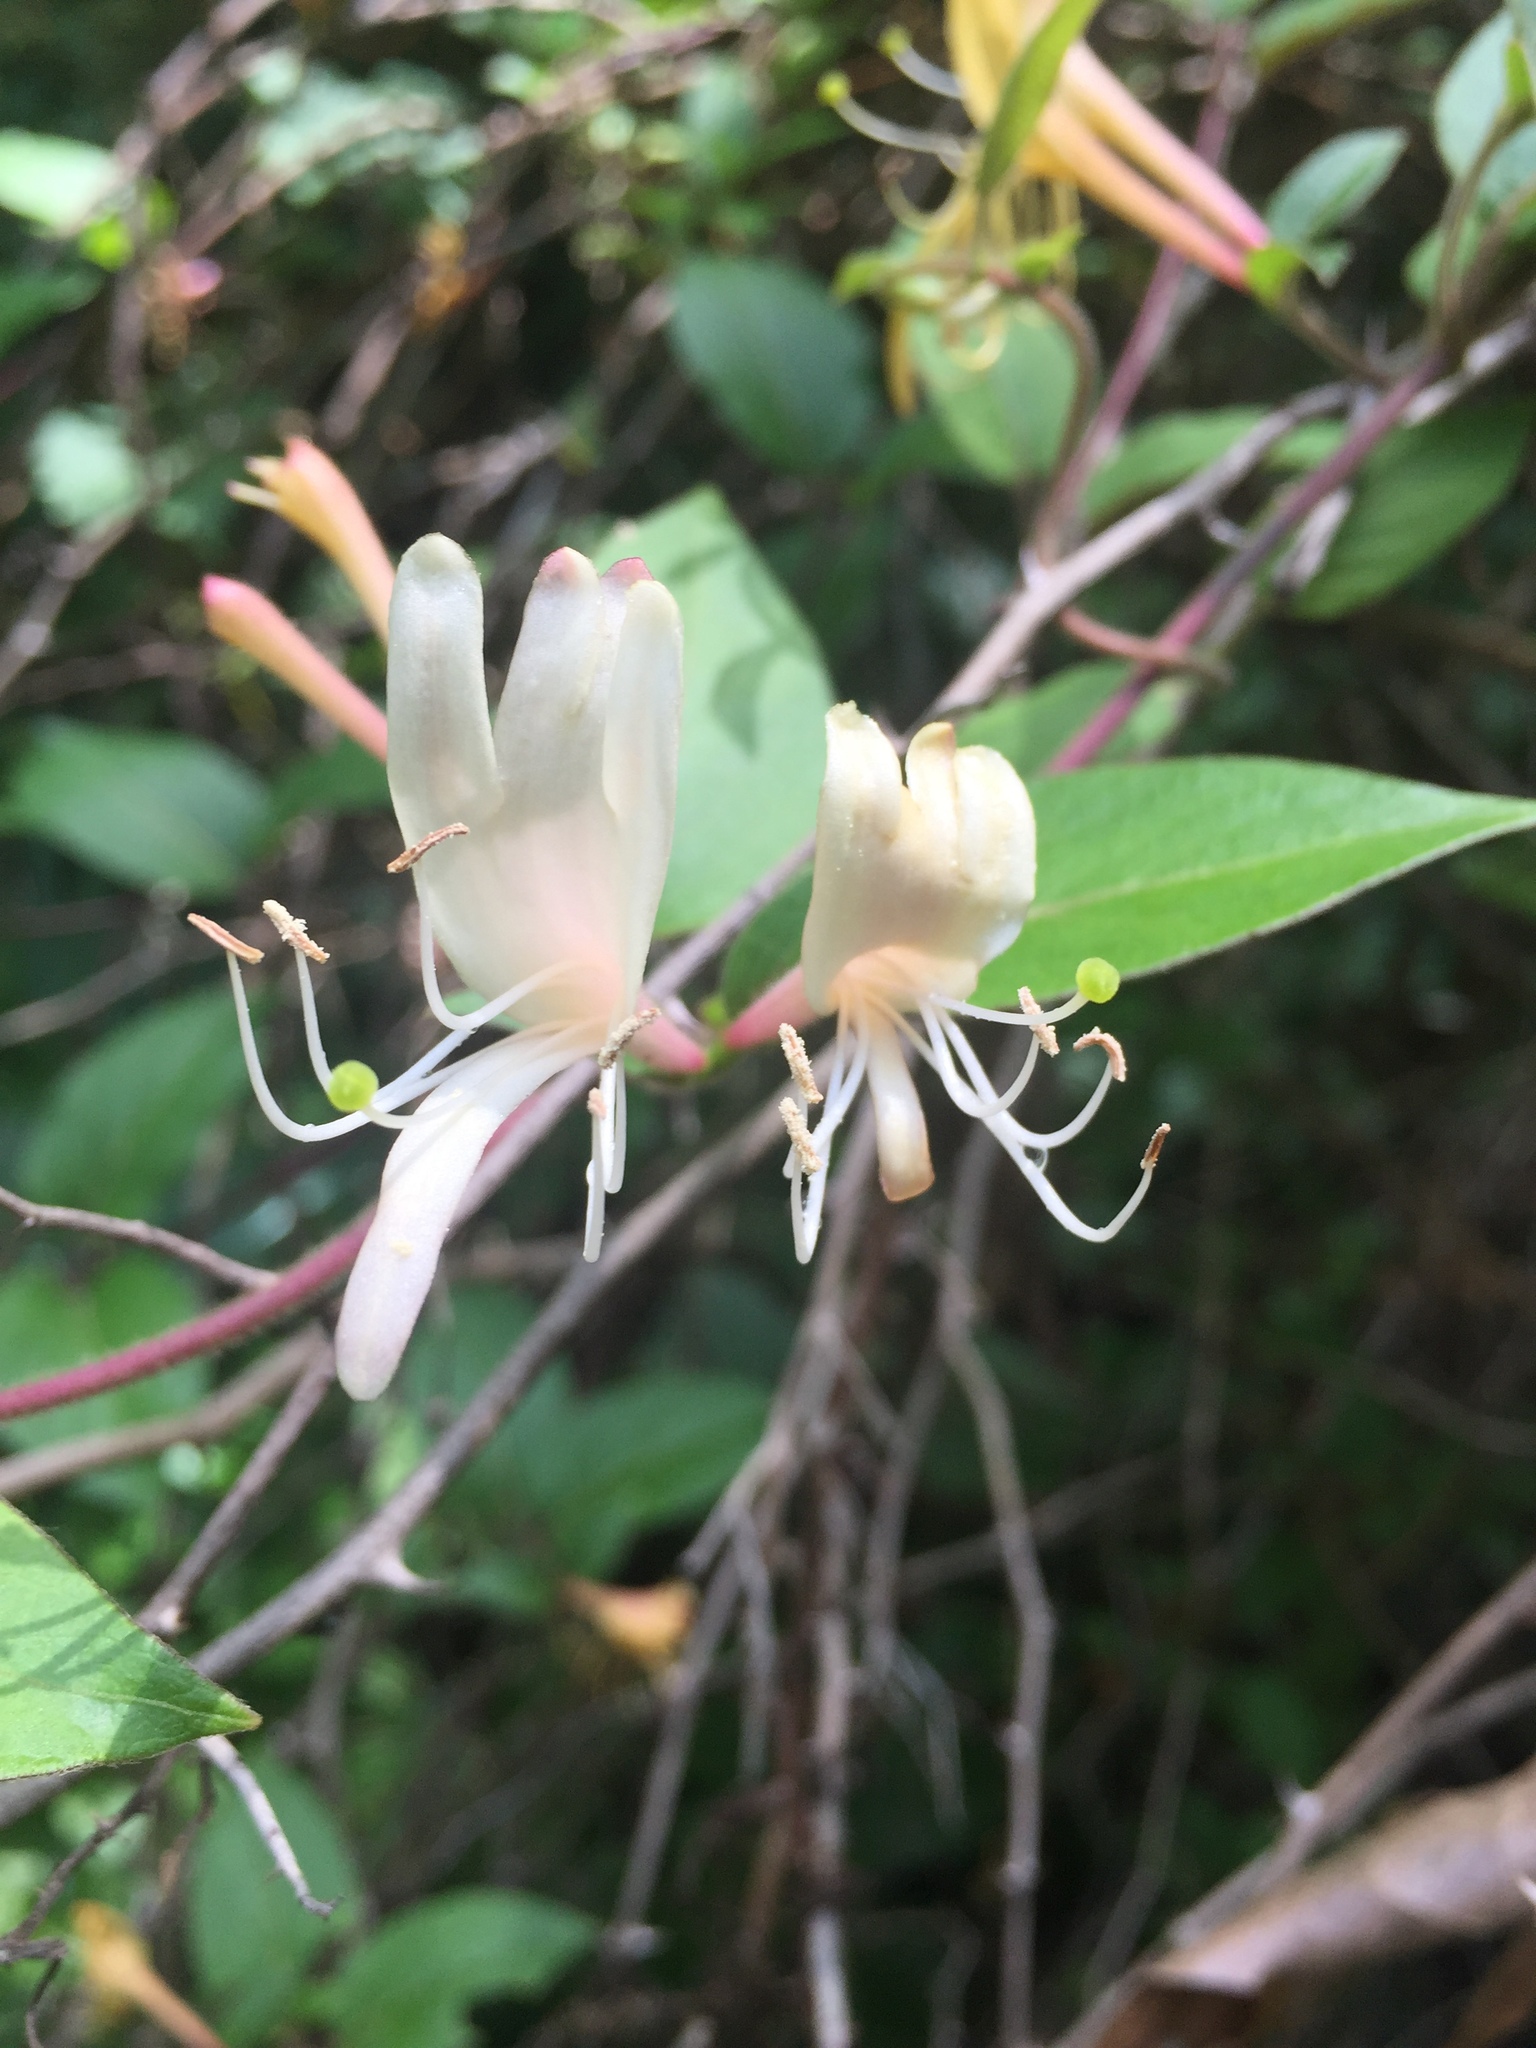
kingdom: Plantae
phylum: Tracheophyta
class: Magnoliopsida
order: Dipsacales
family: Caprifoliaceae
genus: Lonicera
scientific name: Lonicera japonica
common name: Japanese honeysuckle
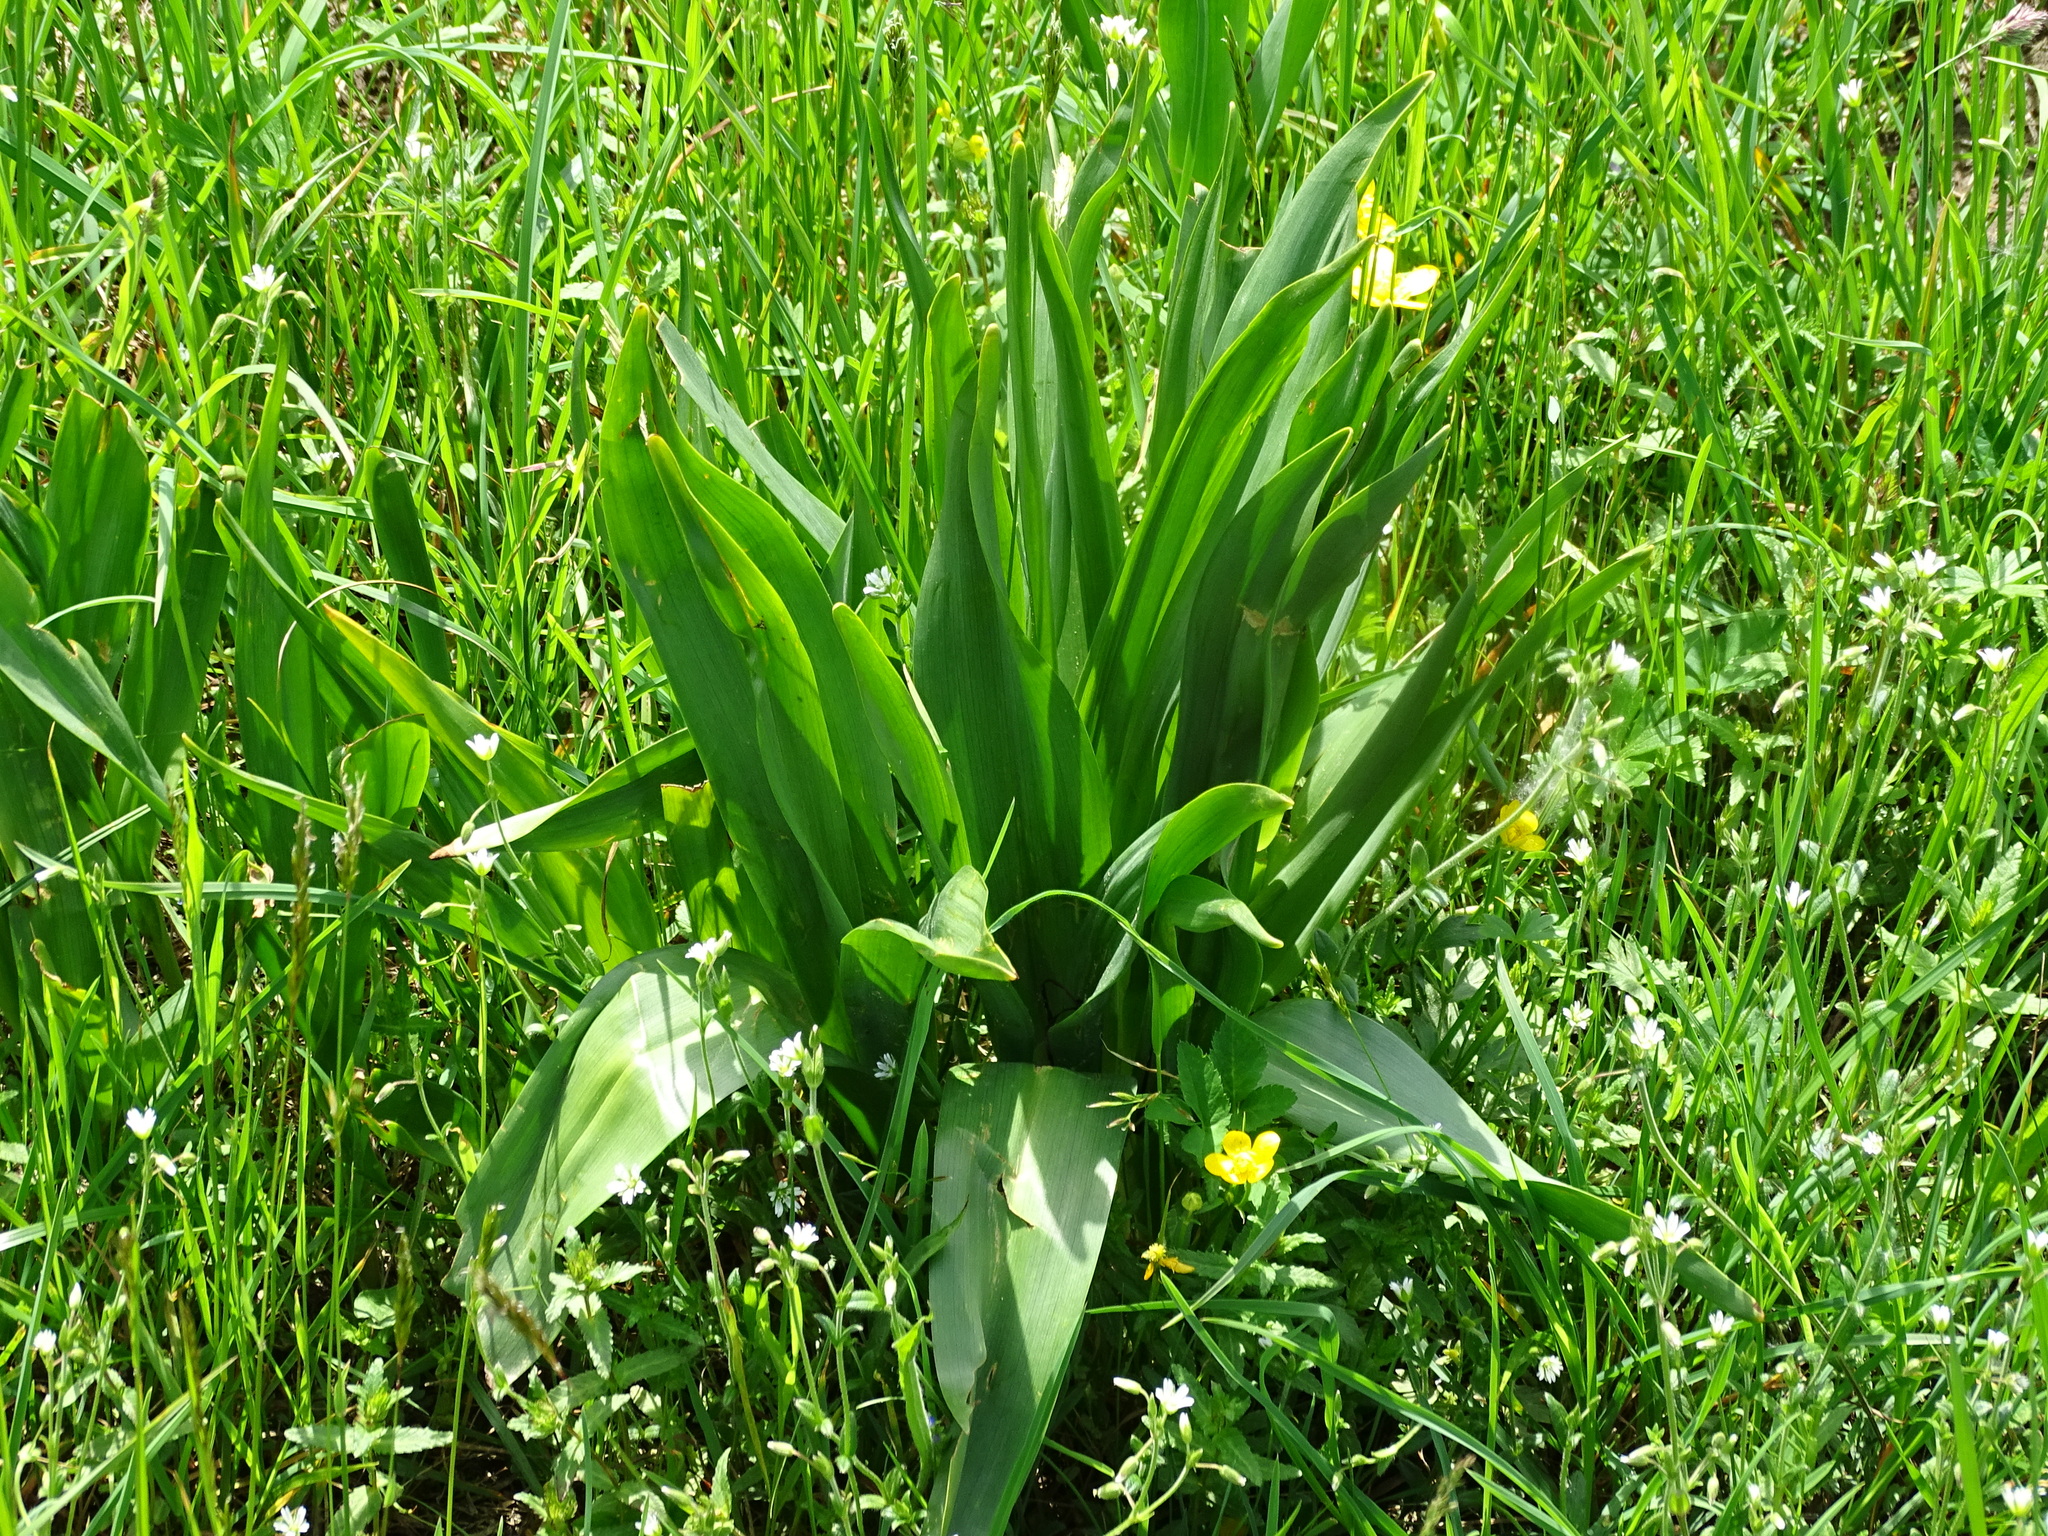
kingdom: Plantae
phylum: Tracheophyta
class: Liliopsida
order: Liliales
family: Colchicaceae
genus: Colchicum
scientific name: Colchicum autumnale
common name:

━━━

_Exercise task_
Convert the text lines of every row above into a JSON list of strings, one string per line, with blank lines skipped. Leave the pictures out of the answer.

_The response_
[
  "kingdom: Plantae",
  "phylum: Tracheophyta",
  "class: Magnoliopsida",
  "order: Dipsacales",
  "family: Caprifoliaceae",
  "genus: Lonicera",
  "scientific name: Lonicera japonica",
  "common name: Japanese honeysuckle",
  "kingdom: Plantae",
  "phylum: Tracheophyta",
  "class: Liliopsida",
  "order: Liliales",
  "family: Colchicaceae",
  "genus: Colchicum",
  "scientific name: Colchicum autumnale",
  "common name:"
]